Subrogation and Reimbursement Rights
Cooper v. Premera Blue Cross, Slip Copy, 2008 WL 2180148 (W.D.Wash.) (May 23, 2008) addresses a risk often overlooked by plan participants when debating over their benefit plan’s right of reimbursement from other liable insurance carriers.
Cooper suffered multiple injuries while he was a passenger involved in an ATV accident and applied for benefits through his own auto carrier, Allied Insurance, because the driver’s vehicle was uninsured. Cooper received $64,200 for medical expenses and lost wages through his PIP and UM coverage.
Cooper’s health insurance through his employer, Premera, paid medical bills related to the accident and therefore requested reimbursement from Cooper for the amount of PIP coverage available, on the basis that PIP “is an exclusion on this member’s plan.”
Cooper relied on a plan provision titled, “Third-Party Liability”, because his insurance was not a liable third party he thought that the provision would not apply; however, Premera was not upholding subrogation rights. Premera could have contended subrogation rights in a situation where Allied Insurance had not paid the PIP benefit. Since Allied did pay in PIP benefits, Premera sought reimbursement through Allied.

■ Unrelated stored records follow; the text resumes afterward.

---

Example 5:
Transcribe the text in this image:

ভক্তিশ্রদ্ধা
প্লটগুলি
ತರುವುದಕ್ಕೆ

In another attempt for defense, Cooper argued that he should be allowed to keep the PIP benefits because he has not been fully compensated for all of his damages but Premera was not obliged to compensate Cooper for his lost wages, pain and suffering, or any non-medical damages. Premera’s subrogation provision does not require that plaintiff be made whole before the Plan can seek reimbursement.